A woman decides to invest ​$5000 in an IRA CD at the end of each year for 10 years. If she makes these payments and the certificates all pay 7​%, compounded​ annually, how much will she have at the end of the 10 ​years?

To calculate the future value of a series of annual investments (an annuity), we can use the formula for the future value of an annuity:

\[ FV = P \times \frac{(1 + r)^n - 1}{r} \]

Where:

• \( FV \) = future value of the annuity
• \( P \) = payment amount per period
• \( r \) = annual interest rate (as a decimal)
• \( n \) = number of periods (years)

In this case:

• \( P = 5000 \)
• \( r = 0.07 \) (7% as a decimal)
• \( n = 10 \)

Plugging in these values:

\[ FV = 5000 \times \frac{(1 + 0.07)^{10} - 1}{0.07} \]

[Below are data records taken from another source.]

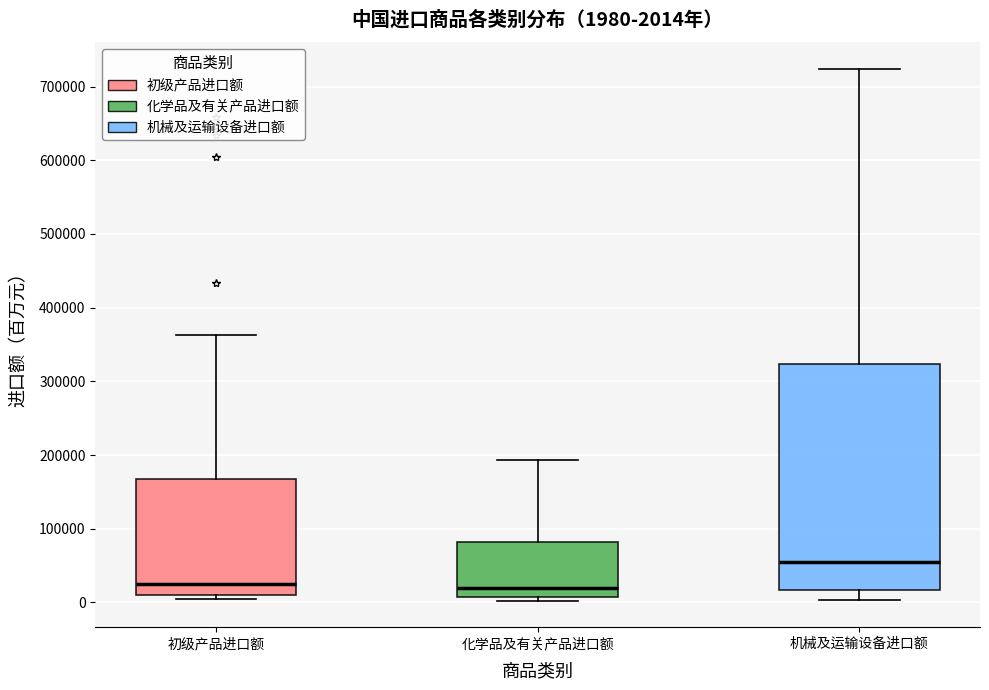

Comparing the boxes themselves (not the whiskers), which one is the tallest?

机械及运输设备进口额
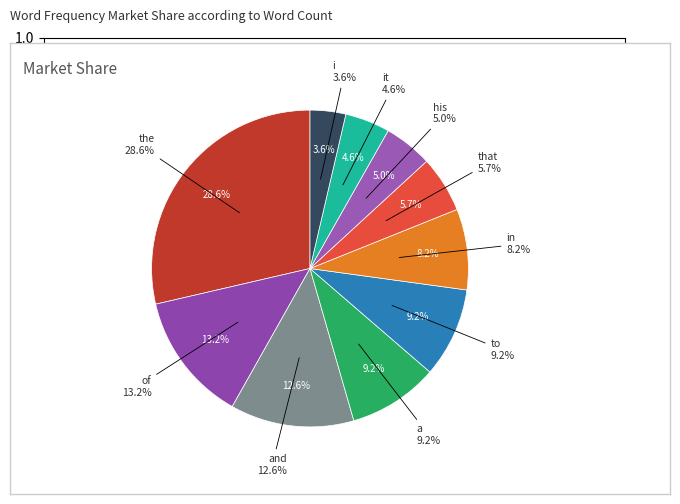

What percentage is the of slice, to the nearest percent?

13%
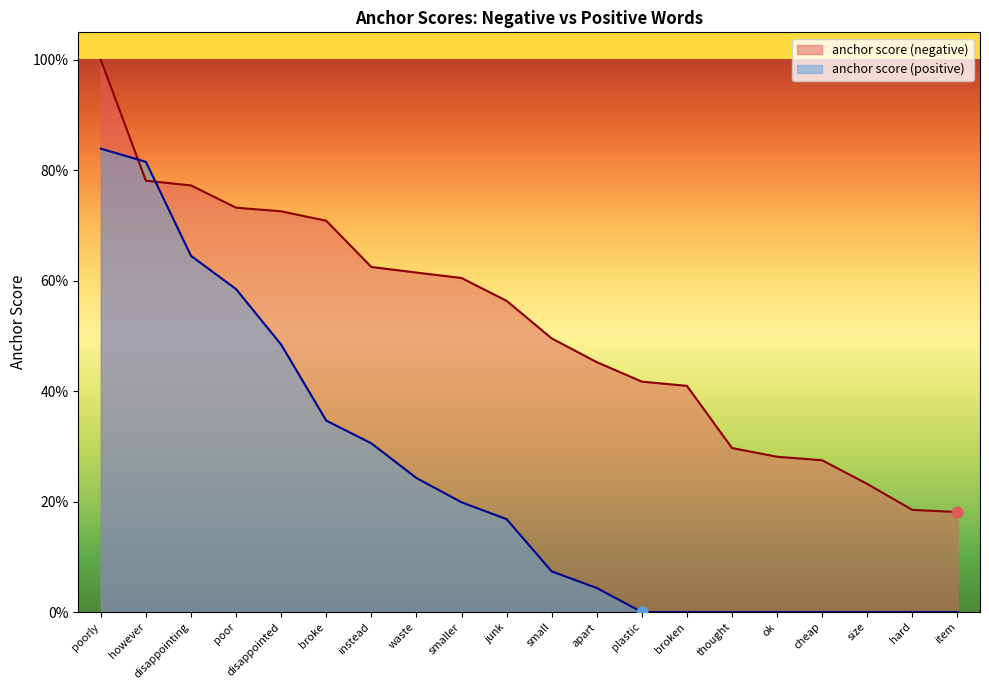

Which series has the largest Y range (max minus min)?

anchor score (positive)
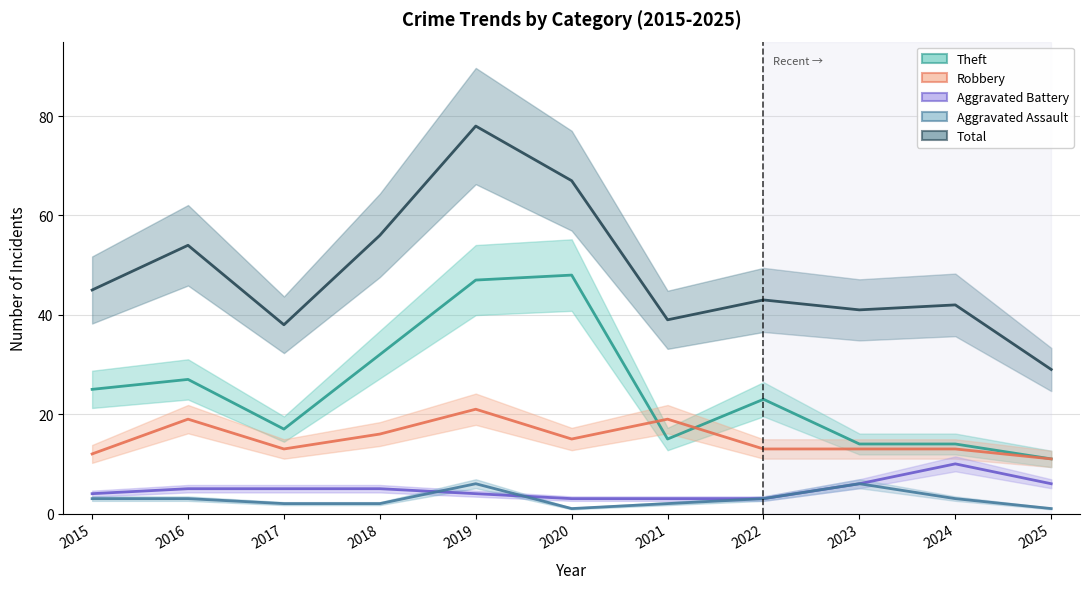

What is the maximum value for Aggravated Battery?

10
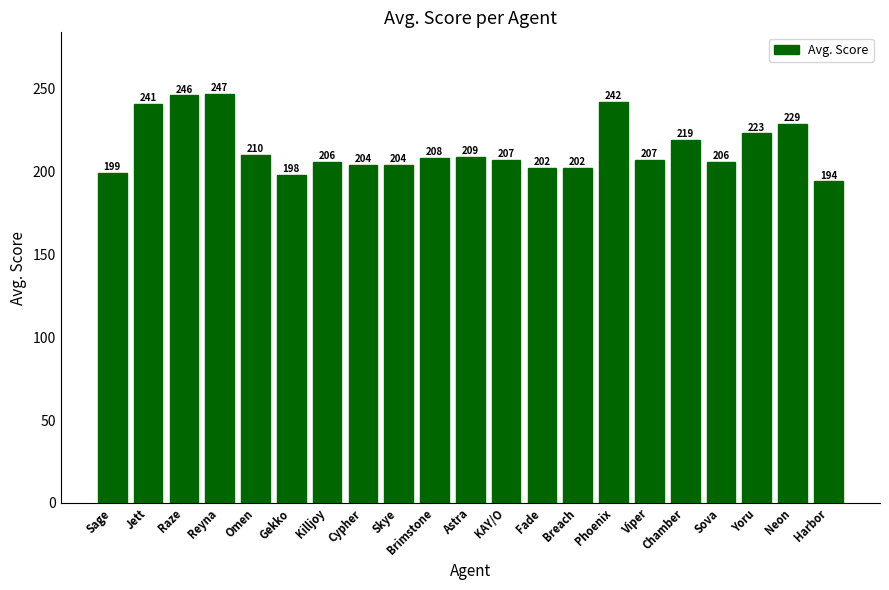

Between Phoenix and Omen, which is larger?

Phoenix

Calculating \( (1 + 0.07)^{10} \):

\[ (1 + 0.07)^{10} = 1.967151 \]

Now subtract 1:

\[ 1.967151 - 1 = 0.967151 \]

Now, divide by the interest rate:

\[ \frac{0.967151}{0.07} = 13.3878728571 \]

Now multiply by \( P \):

\[ FV = 5000 \times 13.3878728571 \approx 66939.36428571 \]

Finally, rounding to the nearest cent:

\[ FV \approx 66939.36 \]

Thus, at the end of 10 years, the woman will have approximately $66,939.36.